## WHAT IS EXPECTED
Starting at the line below that contains "نهاده لاله ز سودا به جان و دل صد داغ", print each line through the end of the records exactly as it appears.

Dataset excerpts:
Segment Open
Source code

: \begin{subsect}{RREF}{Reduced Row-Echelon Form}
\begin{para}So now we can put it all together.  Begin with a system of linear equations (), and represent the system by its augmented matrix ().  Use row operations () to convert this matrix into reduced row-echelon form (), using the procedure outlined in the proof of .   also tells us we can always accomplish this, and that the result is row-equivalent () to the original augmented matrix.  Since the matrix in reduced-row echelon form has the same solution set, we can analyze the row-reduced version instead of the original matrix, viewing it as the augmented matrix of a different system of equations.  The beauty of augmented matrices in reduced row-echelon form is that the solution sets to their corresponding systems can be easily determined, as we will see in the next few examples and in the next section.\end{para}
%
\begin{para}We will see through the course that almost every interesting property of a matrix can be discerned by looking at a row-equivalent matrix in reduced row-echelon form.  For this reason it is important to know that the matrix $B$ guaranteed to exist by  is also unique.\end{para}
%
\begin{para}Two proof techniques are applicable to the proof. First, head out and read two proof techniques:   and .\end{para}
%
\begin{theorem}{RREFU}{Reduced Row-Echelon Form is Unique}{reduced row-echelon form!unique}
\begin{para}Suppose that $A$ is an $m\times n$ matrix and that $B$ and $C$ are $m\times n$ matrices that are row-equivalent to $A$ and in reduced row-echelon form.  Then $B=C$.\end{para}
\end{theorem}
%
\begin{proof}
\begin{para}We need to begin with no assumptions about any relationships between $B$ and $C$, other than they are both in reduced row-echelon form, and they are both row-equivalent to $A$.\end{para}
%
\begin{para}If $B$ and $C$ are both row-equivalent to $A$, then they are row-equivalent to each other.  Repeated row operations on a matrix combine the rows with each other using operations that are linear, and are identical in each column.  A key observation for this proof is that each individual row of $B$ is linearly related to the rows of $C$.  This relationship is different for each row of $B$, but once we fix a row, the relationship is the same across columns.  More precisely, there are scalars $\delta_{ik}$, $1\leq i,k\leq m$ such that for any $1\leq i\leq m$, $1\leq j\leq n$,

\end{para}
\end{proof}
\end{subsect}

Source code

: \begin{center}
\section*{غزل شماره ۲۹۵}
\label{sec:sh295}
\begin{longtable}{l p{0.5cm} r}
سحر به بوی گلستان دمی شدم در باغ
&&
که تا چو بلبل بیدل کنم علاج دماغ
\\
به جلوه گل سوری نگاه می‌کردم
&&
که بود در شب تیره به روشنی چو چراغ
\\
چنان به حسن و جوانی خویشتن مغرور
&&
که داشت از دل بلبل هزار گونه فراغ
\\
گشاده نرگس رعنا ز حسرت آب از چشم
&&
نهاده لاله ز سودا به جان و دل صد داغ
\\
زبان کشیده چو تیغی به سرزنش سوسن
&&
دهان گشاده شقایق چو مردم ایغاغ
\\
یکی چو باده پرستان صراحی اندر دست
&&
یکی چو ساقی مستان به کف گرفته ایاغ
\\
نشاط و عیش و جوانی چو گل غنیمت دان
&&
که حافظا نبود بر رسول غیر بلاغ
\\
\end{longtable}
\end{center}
Segment Closed
## SOLUTION TO THE EXERCISE
نهاده لاله ز سودا به جان و دل صد داغ
\\
زبان کشیده چو تیغی به سرزنش سوسن
&&
دهان گشاده شقایق چو مردم ایغاغ
\\
یکی چو باده پرستان صراحی اندر دست
&&
یکی چو ساقی مستان به کف گرفته ایاغ
\\
نشاط و عیش و جوانی چو گل غنیمت دان
&&
که حافظا نبود بر رسول غیر بلاغ
\\
\end{longtable}
\end{center}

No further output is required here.